Erofeiev vivió veinte años de la fama que le dio ese libro oficialmente inexistente, hasta
que murió en 1990: un cáncer a la garganta, de tanta basura que se había echado al
garguero. No escribió nada más pero se dio el gusto de ver su poema ferroviario publicado,
en el lugar y las circunstancias menos pensadas: como parte de una campaña anti-alcohol
que hizo Gorbachov en 1989, en una revista llamada Sobriedad y Cultura, que agotó su
innumerable tirada por única vez en su historia. Hay una hermosa filmación de la época: un
teatro a sala llena, en el escenario una mesa y detrás de la mesa Erofeiev, que debe llevarse
a la garganta uno de esos micrófonos eléctricos para poder hablar. En un monocorde
murmullo metálico cuenta a la platea que nació en el Círculo Polar Artico, en una región
sin árboles (“Lo único que se elevaba del piso eran las torres de vigilancia de los campos”).
Su padre era jefe de estación, un día se fue de boca y lo mandaron a los campos.

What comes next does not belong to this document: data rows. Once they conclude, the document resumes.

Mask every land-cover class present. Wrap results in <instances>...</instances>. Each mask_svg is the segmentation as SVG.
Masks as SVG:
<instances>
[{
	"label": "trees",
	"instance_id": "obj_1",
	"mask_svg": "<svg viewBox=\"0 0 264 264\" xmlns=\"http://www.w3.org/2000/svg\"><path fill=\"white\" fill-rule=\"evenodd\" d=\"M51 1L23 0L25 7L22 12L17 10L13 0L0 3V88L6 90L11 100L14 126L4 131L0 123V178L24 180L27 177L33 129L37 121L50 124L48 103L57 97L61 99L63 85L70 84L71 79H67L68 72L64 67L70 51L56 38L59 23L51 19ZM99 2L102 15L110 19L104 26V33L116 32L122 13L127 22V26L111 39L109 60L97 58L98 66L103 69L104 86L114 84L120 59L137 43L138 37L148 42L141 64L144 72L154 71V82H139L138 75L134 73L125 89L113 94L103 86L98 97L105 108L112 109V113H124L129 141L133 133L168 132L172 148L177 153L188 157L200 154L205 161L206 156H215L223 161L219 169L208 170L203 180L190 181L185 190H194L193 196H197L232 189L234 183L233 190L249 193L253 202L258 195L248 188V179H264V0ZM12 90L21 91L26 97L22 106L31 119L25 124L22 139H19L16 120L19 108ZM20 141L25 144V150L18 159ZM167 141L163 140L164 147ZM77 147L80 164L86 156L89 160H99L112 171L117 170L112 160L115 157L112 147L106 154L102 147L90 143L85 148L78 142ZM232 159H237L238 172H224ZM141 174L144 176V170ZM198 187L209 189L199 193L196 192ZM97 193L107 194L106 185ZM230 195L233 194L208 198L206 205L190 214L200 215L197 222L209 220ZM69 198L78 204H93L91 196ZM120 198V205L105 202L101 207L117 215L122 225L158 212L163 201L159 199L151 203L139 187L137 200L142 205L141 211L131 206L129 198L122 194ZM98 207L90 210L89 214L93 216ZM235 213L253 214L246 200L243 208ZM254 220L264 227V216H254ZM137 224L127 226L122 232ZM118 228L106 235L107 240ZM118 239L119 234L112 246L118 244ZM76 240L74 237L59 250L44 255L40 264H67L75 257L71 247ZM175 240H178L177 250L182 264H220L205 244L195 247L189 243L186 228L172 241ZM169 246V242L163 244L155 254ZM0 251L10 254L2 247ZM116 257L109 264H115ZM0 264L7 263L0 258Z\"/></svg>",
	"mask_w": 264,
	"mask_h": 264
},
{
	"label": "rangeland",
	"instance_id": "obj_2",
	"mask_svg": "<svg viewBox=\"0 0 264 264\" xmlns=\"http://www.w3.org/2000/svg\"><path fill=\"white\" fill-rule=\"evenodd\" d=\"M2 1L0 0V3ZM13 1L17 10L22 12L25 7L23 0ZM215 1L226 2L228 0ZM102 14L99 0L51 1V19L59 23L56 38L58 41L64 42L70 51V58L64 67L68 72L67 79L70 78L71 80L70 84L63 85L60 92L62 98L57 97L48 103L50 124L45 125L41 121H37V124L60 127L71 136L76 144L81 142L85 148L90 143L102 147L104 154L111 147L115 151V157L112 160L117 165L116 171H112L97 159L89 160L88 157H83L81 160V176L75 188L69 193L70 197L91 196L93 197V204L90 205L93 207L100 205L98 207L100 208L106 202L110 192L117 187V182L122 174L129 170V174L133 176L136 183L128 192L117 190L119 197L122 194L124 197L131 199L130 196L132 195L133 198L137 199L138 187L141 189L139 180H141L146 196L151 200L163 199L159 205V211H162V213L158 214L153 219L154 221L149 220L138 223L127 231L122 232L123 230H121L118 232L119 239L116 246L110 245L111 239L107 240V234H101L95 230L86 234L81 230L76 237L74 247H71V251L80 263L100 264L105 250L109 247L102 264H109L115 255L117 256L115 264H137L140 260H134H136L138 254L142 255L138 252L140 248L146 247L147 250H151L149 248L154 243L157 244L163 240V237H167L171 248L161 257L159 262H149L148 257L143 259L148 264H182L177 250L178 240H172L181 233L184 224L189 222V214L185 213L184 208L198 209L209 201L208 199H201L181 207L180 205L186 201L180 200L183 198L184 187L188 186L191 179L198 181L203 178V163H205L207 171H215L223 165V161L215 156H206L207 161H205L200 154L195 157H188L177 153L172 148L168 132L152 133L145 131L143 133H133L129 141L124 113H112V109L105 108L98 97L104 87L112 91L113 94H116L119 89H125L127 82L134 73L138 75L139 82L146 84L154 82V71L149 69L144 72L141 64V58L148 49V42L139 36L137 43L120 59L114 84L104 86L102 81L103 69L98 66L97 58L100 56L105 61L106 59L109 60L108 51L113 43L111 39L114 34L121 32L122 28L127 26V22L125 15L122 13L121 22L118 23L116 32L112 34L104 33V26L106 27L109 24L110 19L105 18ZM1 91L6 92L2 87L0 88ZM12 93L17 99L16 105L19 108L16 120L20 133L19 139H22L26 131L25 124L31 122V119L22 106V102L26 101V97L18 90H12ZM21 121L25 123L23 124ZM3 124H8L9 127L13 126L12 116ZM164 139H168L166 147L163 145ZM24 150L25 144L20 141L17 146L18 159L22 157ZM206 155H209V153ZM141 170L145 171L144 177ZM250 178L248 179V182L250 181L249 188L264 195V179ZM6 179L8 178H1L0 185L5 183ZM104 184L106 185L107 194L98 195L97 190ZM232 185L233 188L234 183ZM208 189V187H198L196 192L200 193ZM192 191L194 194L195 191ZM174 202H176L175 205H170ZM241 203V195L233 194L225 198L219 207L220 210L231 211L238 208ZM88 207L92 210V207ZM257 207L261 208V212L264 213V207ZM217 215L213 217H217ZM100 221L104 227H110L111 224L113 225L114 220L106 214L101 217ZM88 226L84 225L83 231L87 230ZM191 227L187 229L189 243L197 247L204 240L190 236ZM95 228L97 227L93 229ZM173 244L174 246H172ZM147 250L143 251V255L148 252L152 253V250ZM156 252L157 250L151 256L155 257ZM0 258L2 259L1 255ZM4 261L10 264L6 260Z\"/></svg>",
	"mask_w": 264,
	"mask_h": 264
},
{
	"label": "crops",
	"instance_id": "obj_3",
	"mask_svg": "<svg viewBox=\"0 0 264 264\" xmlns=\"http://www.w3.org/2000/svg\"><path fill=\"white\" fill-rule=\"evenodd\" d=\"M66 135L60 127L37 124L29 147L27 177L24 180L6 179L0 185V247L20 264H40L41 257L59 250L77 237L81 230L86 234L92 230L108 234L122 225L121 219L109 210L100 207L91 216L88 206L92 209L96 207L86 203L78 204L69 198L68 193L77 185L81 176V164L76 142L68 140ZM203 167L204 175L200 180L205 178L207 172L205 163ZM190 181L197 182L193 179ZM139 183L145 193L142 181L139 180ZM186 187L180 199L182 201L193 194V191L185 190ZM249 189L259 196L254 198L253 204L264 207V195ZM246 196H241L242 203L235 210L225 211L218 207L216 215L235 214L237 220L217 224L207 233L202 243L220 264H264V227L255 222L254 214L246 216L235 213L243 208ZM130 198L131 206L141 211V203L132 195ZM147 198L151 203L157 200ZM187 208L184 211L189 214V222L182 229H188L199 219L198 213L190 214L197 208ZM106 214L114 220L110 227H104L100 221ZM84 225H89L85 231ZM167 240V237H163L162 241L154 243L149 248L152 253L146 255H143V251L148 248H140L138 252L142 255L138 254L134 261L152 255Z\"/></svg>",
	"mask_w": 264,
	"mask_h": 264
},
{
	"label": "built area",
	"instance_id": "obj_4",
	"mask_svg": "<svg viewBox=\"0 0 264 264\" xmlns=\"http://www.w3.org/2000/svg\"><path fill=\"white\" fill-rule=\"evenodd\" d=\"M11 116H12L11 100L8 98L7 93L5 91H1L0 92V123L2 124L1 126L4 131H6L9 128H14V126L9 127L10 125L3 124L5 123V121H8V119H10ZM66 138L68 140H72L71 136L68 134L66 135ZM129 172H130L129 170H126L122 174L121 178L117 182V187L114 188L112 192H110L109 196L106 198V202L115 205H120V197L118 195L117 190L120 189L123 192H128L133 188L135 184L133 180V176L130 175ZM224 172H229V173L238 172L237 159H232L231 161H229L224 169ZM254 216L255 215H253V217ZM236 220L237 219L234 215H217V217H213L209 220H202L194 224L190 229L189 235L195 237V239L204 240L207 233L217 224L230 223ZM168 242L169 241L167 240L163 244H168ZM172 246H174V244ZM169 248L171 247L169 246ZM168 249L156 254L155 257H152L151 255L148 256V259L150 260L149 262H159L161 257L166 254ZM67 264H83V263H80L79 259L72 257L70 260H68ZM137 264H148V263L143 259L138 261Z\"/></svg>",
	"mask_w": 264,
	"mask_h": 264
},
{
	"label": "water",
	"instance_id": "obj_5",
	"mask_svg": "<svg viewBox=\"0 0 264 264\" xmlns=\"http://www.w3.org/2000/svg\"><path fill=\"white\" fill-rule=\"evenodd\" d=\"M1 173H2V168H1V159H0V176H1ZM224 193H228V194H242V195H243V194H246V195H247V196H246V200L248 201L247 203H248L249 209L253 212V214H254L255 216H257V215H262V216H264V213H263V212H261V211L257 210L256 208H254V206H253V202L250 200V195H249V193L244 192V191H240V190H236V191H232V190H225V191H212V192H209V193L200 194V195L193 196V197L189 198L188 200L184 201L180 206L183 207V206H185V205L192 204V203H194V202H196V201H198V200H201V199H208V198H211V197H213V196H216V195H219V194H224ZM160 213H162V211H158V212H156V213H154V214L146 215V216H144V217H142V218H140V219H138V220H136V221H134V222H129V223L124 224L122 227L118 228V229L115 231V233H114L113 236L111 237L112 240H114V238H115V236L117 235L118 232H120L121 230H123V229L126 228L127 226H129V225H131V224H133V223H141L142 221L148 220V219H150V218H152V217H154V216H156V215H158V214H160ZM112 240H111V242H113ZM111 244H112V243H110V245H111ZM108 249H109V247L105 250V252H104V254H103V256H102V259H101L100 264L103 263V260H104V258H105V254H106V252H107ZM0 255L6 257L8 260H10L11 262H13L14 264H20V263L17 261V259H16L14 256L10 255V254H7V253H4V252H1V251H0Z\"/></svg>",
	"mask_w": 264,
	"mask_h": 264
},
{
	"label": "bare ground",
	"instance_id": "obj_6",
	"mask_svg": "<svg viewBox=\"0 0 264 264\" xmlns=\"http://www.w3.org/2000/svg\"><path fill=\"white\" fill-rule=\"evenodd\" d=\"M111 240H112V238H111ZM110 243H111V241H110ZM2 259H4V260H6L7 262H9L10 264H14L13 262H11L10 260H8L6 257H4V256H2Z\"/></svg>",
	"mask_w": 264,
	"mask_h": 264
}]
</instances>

La madre
huyó para no correr la misma suerte y dejó a Erofeiev en un orfanato. A través del estudio
él logró dejar el orfanato y la región: lo eligieron para ira la Universidad de Moscú. En el
viaje en tren vio árboles y vacas por primera vez en su vida. Lo echaron de la universidad
enseguida. Aplicó para maestro. Se graduó en 1959 y lo mandaron a Petushki. En 1962 lo
declararon persona non grata: cualquier estudiante visto en su compañía era expulsado.
Vagó haciendo diferentes trabajos en la línea ferroviaria Moscú-Pekín, terminó viviendo de
sus admiradores en un vagón abandonado de la terminal Kursk en Moscú. “Me han
convertido en una deidad menor”, dice su voz robótica.
En el vigésimo aniversario de su muerte le dedicaron una estatua en la plaza frente a la
estación de Kursk. En realidad son dos estatuas: en un extremo de la plaza se alza
Venichka, abrazado al cartel de la estación Moscú, y en el otro extremo hay una hermosa
muchacha que espera con expresión soñadora debajo de un cartel que dice Petushki. Una
ley no escrita entre los borrachos moscovitas sostiene que aquellos capaces de ir de una
estatua a la otra, sin recibir en el trayecto un solo empellón de la marea de transeúntes que
va y viene por la plaza, tienen licencia para seguir bebiendo.